**WHAT YOU WILL DO**.
Every line of the listing should be retyped exactly, but none of the pictures should be.

**COLLECTED MATERIAL**.
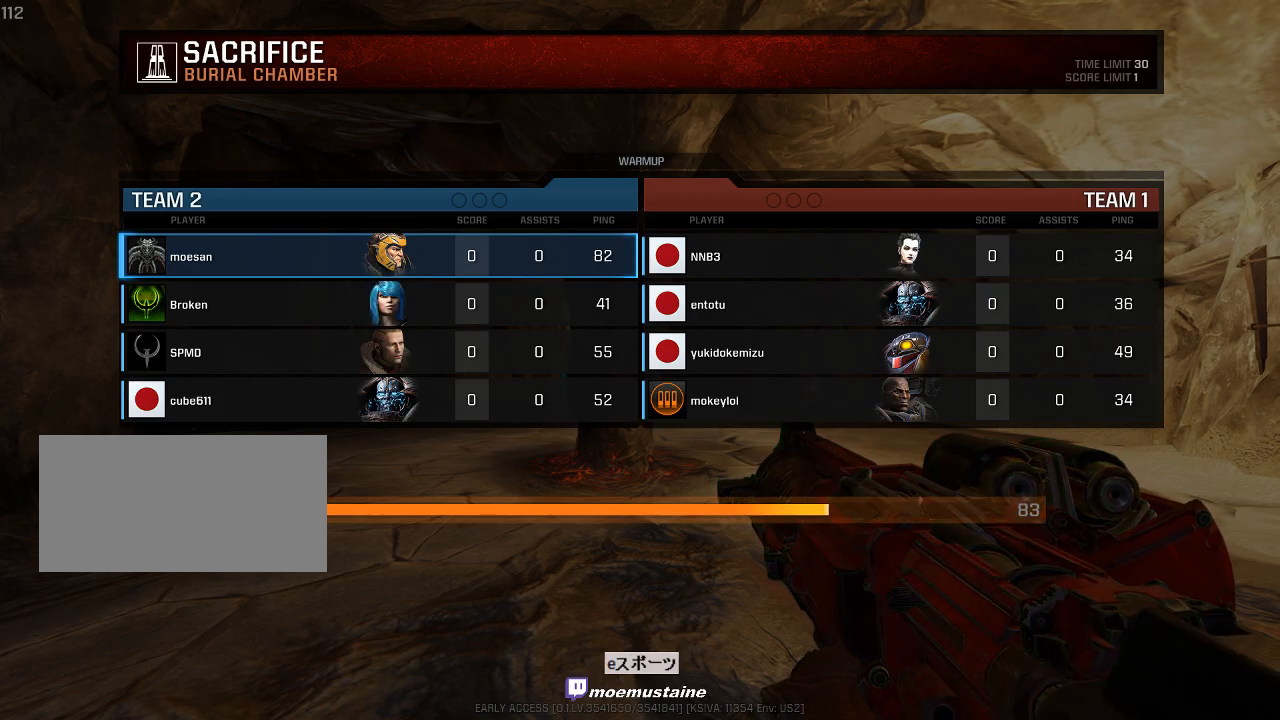
{"keys": [], "mouse": [], "events": []}
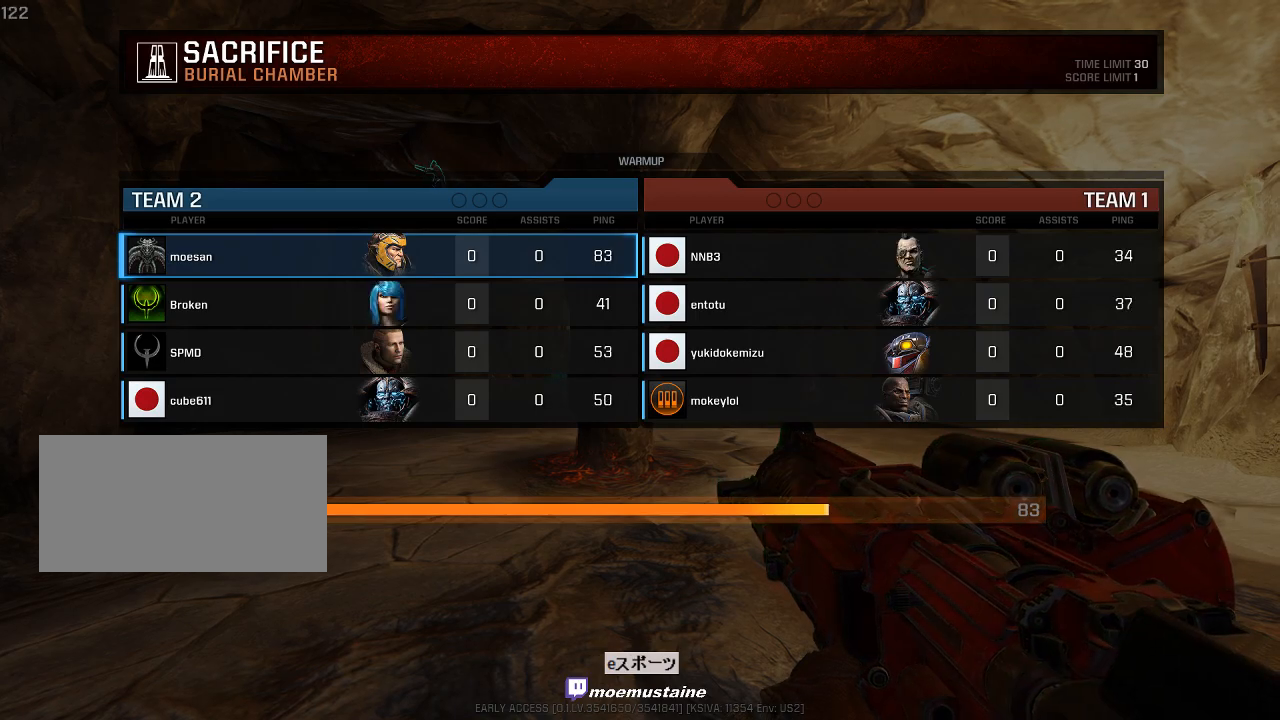
{"keys": [], "mouse": [], "events": []}
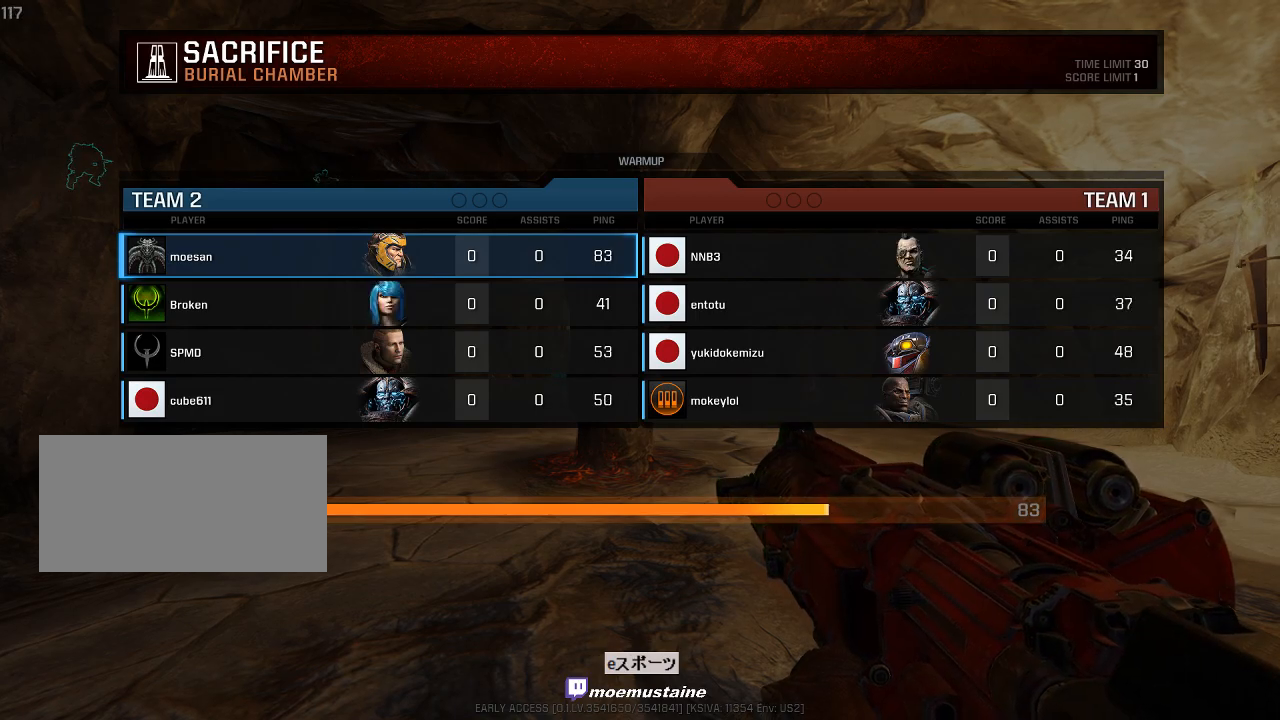
{"keys": [], "mouse": [], "events": []}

**TASK SOLUTION**.
{"keys": [], "mouse": [], "events": []}
{"keys": [], "mouse": [], "events": []}
{"keys": [], "mouse": [], "events": []}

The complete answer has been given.